--- WHAT IS BEING ASKED ---
Report every line in the records below that holds the word "lines".

(Dataset excerpts)
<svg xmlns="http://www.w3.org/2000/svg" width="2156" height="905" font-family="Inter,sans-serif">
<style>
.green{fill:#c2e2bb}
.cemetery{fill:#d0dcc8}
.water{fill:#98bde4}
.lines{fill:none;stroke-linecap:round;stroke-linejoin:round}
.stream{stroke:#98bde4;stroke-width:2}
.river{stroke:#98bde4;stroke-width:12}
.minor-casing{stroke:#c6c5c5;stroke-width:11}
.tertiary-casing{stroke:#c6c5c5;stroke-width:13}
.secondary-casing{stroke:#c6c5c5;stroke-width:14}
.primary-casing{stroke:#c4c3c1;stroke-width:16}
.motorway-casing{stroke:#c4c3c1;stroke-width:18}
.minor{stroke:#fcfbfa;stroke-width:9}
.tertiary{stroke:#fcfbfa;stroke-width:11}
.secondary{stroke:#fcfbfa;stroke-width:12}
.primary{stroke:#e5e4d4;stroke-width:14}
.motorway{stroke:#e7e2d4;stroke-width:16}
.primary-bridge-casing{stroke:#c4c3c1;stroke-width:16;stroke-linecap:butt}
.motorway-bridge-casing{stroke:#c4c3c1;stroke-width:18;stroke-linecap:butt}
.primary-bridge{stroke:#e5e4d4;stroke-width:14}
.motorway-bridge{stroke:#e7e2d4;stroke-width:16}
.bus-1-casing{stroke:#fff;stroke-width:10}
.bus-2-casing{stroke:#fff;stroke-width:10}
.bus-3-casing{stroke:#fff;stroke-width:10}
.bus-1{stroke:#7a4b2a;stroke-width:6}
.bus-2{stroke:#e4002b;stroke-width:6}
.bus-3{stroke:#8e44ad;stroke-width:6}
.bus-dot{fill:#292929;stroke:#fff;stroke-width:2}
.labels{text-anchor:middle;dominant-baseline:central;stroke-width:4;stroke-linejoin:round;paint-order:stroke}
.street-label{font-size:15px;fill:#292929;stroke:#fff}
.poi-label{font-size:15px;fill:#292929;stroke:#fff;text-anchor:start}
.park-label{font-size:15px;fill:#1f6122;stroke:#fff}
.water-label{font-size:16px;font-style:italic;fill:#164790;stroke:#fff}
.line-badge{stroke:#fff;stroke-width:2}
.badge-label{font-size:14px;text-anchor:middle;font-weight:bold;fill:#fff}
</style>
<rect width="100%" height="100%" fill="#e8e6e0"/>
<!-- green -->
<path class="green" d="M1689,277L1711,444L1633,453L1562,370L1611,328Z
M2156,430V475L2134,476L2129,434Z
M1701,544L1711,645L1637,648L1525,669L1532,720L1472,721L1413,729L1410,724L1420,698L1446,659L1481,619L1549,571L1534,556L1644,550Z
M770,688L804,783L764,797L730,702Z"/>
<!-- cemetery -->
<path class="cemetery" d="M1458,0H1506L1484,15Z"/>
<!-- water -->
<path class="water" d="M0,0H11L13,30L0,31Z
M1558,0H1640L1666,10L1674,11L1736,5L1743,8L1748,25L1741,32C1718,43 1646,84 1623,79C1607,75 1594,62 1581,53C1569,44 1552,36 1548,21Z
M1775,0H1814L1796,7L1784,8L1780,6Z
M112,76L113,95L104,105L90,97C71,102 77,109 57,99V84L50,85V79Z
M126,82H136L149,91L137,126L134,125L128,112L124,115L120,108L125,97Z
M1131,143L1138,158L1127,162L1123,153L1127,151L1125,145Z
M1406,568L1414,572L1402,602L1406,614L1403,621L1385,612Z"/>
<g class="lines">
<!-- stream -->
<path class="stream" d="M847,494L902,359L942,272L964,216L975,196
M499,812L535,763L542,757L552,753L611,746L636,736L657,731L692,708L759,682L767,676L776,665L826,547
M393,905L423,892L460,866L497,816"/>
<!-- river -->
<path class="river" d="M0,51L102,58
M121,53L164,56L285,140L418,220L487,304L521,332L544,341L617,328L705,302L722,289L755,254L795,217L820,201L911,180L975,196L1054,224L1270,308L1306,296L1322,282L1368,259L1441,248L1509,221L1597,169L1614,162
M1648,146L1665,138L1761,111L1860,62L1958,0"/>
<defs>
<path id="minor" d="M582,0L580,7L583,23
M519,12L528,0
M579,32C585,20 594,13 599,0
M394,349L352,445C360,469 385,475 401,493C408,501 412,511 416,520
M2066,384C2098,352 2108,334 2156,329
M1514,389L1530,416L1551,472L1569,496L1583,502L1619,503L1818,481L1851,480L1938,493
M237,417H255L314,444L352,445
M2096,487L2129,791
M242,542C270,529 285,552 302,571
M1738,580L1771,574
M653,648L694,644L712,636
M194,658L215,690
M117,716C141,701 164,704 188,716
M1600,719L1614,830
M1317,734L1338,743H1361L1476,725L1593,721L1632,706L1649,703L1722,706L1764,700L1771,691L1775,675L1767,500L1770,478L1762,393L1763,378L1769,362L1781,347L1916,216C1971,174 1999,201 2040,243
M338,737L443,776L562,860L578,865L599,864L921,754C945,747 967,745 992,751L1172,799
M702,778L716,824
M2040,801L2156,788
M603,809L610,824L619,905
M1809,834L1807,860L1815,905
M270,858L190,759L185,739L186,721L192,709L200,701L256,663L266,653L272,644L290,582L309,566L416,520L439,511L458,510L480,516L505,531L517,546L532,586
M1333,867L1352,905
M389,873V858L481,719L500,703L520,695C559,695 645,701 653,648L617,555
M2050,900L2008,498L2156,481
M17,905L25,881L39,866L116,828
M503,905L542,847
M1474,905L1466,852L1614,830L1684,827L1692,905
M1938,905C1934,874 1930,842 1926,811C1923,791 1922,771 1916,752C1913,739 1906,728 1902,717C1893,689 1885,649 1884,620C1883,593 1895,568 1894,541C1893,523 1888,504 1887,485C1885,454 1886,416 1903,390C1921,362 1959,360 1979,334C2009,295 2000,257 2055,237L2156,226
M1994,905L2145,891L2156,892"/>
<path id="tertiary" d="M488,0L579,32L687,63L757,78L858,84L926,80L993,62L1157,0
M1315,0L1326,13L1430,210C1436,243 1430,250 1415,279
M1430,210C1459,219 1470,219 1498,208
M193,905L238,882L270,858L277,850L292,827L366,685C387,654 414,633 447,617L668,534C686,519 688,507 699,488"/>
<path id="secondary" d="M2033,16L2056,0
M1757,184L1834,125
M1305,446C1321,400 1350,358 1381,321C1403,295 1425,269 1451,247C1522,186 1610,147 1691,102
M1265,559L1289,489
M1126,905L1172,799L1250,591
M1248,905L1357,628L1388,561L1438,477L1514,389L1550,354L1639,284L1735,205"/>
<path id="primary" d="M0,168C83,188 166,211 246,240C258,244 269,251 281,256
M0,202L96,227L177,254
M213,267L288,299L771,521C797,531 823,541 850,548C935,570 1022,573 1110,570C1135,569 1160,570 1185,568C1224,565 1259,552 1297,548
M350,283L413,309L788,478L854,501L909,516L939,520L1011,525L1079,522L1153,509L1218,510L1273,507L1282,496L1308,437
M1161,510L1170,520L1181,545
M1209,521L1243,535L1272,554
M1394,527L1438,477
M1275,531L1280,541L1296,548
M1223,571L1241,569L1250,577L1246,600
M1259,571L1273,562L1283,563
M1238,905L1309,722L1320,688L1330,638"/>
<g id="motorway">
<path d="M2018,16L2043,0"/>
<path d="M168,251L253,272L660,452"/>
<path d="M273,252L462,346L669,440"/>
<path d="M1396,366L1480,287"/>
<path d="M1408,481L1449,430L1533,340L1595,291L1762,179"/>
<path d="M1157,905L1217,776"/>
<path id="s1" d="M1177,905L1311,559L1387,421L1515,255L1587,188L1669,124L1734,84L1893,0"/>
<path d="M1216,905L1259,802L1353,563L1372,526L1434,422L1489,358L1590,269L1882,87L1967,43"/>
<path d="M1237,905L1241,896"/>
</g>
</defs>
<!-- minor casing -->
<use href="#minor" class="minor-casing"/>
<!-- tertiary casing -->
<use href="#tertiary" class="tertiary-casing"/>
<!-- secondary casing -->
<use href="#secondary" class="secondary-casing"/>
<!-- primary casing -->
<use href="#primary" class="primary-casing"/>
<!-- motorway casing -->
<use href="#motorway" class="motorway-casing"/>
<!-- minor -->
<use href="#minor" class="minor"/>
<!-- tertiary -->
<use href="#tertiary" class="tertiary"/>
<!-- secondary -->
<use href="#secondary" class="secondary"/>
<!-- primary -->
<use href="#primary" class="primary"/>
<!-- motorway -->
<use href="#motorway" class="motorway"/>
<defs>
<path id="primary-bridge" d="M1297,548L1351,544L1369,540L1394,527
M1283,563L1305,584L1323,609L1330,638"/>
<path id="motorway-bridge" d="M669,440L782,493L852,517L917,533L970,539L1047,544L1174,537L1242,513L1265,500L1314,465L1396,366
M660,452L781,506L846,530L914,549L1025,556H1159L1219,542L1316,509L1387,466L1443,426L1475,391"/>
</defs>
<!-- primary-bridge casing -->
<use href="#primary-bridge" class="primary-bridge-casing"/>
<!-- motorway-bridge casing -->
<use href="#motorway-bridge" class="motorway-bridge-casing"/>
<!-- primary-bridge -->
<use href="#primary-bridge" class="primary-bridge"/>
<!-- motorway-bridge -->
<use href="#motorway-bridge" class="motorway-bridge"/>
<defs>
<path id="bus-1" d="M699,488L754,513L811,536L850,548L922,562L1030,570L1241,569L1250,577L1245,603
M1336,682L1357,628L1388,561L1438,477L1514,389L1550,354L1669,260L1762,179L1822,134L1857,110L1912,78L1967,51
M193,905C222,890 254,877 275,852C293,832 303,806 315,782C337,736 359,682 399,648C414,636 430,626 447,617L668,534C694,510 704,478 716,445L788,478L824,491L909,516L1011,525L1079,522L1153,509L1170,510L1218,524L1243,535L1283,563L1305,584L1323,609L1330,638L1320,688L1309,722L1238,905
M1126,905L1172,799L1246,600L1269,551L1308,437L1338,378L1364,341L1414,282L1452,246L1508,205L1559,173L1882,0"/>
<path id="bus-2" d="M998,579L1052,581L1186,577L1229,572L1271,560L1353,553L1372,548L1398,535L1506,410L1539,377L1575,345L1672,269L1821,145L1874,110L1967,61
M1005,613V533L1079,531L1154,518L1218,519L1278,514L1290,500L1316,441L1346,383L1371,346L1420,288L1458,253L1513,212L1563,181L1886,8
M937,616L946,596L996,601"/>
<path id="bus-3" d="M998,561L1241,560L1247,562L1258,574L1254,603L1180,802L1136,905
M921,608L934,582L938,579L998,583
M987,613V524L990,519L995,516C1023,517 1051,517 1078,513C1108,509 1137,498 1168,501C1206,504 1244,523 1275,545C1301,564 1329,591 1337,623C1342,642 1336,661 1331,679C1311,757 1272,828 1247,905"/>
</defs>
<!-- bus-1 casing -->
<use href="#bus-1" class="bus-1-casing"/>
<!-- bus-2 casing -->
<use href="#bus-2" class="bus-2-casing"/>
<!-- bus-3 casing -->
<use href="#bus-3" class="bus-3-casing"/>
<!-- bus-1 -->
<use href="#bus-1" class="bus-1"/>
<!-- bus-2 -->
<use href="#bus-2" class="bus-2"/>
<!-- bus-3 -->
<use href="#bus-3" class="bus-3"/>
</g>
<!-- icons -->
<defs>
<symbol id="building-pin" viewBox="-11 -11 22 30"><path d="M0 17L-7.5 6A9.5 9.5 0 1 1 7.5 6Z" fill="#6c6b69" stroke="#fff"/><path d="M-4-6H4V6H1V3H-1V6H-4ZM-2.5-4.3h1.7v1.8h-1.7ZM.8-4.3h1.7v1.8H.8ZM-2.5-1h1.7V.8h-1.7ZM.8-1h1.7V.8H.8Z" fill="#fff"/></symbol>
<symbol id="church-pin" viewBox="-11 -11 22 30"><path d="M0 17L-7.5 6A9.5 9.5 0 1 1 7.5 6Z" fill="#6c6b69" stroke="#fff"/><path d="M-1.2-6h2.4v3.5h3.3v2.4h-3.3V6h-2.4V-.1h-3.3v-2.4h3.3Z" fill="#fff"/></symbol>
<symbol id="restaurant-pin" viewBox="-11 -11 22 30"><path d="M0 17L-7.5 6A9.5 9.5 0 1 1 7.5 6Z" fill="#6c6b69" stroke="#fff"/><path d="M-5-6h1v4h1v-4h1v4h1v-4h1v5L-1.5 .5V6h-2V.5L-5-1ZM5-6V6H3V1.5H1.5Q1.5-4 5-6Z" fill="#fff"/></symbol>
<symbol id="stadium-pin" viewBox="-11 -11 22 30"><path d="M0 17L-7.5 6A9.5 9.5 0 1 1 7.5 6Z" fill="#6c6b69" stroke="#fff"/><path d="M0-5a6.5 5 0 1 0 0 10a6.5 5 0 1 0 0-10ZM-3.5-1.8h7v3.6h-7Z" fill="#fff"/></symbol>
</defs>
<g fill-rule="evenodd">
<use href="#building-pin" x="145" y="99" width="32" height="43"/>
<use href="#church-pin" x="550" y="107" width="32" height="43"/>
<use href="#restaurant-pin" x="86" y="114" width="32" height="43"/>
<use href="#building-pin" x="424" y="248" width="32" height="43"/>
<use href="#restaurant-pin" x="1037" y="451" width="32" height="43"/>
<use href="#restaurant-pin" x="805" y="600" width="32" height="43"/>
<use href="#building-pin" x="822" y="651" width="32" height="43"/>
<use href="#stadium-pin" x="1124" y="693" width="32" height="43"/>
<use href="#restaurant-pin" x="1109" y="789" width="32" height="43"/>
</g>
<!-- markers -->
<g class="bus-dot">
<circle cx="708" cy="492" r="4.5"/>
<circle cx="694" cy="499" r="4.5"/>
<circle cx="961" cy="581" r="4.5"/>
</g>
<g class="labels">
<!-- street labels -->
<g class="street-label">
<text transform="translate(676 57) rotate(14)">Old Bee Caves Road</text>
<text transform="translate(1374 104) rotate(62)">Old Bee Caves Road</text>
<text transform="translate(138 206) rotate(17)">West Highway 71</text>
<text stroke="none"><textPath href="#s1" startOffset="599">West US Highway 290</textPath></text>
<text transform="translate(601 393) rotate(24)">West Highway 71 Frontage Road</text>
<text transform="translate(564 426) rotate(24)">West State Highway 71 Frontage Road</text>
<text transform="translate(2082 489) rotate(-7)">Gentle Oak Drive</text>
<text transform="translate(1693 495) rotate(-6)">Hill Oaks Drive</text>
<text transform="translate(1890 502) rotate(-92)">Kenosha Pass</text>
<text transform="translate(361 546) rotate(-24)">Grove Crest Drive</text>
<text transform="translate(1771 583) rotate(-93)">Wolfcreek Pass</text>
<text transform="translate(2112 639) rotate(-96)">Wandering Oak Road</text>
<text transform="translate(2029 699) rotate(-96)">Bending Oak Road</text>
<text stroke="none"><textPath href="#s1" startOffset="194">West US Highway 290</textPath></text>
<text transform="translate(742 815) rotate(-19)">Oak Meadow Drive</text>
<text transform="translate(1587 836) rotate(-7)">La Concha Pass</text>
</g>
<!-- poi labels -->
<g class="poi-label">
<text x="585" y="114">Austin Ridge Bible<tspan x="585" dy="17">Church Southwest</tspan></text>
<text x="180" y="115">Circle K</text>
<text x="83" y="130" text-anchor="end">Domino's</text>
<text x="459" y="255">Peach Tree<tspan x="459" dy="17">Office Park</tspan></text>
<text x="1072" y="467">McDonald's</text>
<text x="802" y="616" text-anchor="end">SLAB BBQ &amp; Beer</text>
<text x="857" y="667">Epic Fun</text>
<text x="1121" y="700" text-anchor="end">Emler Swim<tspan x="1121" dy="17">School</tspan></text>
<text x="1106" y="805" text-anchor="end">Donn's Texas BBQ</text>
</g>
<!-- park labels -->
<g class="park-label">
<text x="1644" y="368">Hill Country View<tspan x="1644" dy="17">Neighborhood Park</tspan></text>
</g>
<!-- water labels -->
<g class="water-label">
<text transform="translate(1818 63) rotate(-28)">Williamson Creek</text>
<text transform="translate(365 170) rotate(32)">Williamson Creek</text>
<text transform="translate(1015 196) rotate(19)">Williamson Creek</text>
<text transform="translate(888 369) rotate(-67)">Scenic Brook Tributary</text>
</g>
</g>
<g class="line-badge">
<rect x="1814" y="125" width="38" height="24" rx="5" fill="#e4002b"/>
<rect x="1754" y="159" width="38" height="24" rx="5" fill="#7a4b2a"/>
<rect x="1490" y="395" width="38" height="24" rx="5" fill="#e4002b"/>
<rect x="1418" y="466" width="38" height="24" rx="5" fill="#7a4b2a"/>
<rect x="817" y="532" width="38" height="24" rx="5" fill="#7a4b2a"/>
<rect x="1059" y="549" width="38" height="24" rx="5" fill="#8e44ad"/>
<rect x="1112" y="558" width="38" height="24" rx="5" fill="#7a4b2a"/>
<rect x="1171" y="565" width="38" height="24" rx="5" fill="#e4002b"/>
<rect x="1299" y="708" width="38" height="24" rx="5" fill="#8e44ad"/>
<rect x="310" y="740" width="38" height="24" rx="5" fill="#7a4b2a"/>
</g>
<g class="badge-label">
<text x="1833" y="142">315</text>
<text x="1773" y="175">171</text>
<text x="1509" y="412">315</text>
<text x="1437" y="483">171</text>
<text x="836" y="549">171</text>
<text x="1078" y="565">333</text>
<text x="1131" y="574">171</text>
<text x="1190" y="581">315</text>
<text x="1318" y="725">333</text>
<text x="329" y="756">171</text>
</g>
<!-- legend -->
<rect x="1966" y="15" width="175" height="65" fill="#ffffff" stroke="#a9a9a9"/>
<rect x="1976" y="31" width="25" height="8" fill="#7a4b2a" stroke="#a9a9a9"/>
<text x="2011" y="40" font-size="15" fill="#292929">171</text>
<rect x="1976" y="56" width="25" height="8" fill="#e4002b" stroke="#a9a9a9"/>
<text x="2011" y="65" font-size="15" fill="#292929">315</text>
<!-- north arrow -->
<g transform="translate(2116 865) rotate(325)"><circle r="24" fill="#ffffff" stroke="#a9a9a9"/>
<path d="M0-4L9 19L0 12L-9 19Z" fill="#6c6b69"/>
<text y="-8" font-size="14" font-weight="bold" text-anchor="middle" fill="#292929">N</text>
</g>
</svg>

--- YOUR RESPONSE ---
.lines{fill:none;stroke-linecap:round;stroke-linejoin:round}
<g class="lines">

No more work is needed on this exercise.